Monogomma, pomo della discordia

Tutto questo torna a collegarsi al discorso monogomma: ai tempi in cui non esisteva un fornitore unico sarebbe bastato chiedere al fornitore una gomma anteriore dalle differenti caratteristiche per ottenere lo stesso risultato. Nella chiacchierata di cui sopra, Cameron cita le parole di Bernard Gobmeier, che ha dichiarato come il problema di grip all'anteriore della Ducati sarebbe facilmente risolvibile da Bridgestone in due settimane, tornando a produrre gomme come quelle che nel 2007 avevano permesso a Stoner di sfruttare al meglio il potenziale della Desmosedici così com'era. Allo stato attuale, invece, Ducati è costretta a stravolgere la propria moto per copiare la distribuzione dei pesi ideale (per le Bridgestone) trovata dalle MotoGP giapponesi.

Ai tempi in cui non esisteva il monogomma sarebbe bastato chiedere al fornitore un'anteriore dalle differenti caratteristiche per ottenere lo stesso risultato

In passato diversi esempi di gomma sviluppata su misura per la moto hanno portato a grandi successi - Burgess cita l'anteriore che Michelin fece apposta per Kevin Schwantz e la Suzuki, ma la stesse Bridgestone anteriori della serie "RJ", quelle sviluppate dalla Casa giapponese per la Ducati Desmosedici, sono forse la più lampante delle conferme. Pneumatici sviluppati per una moto dalle caratteristiche opposte all'intera concorrenza che le hanno permesso di sfruttare i vantaggi del suo andare controcorrente e conquistare lo spettacolare titolo iridato del 2007.

Ecco perché il Monogomma, in un'era in cui si parla con sempre maggior insistenza di contenimento dei costi, inizia a perdere senso. E più di uno dei protagonisti della MotoGP inizia a dare voce ad un certo malcontento, perché in un Mondiale che congela lo sviluppo e limita i test è necessario poter attivare dei correttivi per lavorare di lima sulle moto nel corso della stagione. Il costo dell'adattamento di una moto per adattarla ai requisiti di una gomma - dall'introduzione anticipata di una moto dell'anno successivo fino alla completa riprogettazione a cui sta andando incontro Ducati - per non parlare degli investimenti gettati al vento per disputare una stagione in condizioni di non competitività supera di gran lunga i costi della competizione fra gommisti.

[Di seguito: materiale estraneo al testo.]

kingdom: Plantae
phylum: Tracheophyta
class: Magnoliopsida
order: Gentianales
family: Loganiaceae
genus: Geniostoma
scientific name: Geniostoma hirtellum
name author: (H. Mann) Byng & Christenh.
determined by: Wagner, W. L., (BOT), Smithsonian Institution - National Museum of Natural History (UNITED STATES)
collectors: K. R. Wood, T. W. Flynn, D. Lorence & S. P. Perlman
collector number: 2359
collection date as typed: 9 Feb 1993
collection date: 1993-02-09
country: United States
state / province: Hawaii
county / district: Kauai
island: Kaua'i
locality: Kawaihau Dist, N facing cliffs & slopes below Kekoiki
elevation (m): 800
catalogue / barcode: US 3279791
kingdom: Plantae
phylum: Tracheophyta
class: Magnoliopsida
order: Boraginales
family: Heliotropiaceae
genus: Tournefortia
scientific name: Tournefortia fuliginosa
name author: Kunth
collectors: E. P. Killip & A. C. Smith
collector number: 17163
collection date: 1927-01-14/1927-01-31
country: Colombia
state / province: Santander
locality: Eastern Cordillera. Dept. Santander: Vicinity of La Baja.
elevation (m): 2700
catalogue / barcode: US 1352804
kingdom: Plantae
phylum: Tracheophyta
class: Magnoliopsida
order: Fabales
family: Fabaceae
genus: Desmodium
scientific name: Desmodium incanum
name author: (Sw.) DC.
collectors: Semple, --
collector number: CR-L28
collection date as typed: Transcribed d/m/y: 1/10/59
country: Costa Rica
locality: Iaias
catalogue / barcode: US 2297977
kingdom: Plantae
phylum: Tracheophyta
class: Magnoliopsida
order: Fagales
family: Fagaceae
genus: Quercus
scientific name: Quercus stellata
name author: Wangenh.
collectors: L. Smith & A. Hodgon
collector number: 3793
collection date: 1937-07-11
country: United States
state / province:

E' vero che in passato lo scontro fra costruttori di pneumatici ha dato vita a mondiali a senso unico, ma è anche vero che questo disequilibrio è nato quando uno dei due - il più influente e potente economicamente - ha spinto per ottenere una revisione del regolamento a suo favore proprio quando aveva raggiunto un livello di competitività tale da giocarsela pressoché alla pari con il riferimento di categoria. Una sola cosa è sicura in mezzo a questo tipo di incertezze: una riflessione su questi aspetti, in una serie alla disperata ricerca di equilibrio e spettacolo, si fa sempre più necessaria. E non è il caso di perdere il treno del prossimo cambio regolamentare.